**Records for the task:**
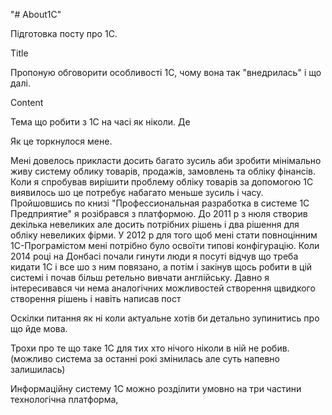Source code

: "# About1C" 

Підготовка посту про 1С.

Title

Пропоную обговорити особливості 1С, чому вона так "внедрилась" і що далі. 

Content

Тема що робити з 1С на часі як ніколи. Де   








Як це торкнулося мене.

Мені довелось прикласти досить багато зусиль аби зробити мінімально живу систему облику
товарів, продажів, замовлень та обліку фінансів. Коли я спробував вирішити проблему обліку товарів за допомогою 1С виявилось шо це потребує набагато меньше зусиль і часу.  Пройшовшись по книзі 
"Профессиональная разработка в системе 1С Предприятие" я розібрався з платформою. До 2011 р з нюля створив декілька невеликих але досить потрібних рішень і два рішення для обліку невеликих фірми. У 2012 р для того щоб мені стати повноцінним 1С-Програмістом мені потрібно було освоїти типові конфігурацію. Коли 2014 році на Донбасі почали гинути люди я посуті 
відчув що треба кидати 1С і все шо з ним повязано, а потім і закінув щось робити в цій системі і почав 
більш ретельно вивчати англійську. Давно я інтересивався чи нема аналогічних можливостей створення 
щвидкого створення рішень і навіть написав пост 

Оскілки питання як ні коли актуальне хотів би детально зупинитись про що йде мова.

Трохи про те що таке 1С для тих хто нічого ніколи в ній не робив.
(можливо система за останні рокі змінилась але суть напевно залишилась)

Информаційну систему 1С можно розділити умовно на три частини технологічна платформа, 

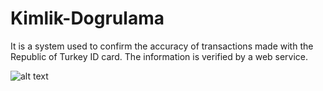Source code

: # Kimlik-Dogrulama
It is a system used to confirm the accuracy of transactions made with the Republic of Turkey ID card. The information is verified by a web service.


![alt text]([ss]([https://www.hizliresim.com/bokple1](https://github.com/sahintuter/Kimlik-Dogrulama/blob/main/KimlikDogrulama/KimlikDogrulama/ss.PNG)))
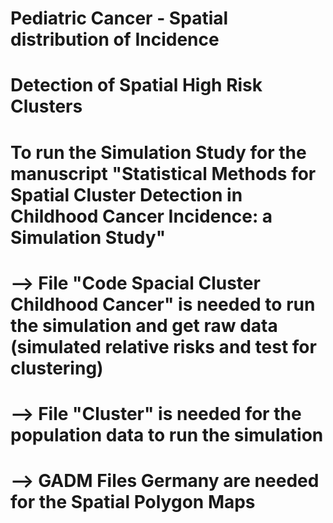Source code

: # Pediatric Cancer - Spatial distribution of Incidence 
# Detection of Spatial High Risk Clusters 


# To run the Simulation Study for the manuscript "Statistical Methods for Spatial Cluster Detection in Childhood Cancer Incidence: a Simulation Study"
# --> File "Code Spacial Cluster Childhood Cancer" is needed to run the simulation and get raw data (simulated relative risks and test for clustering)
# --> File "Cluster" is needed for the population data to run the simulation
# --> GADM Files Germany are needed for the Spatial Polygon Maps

**What you are asked to do:**
Check each line of the listing for "створення". Show those that have it.

**Task response:**
більш ретельно вивчати англійську. Давно я інтересивався чи нема аналогічних можливостей створення 
щвидкого створення рішень і навіть написав пост 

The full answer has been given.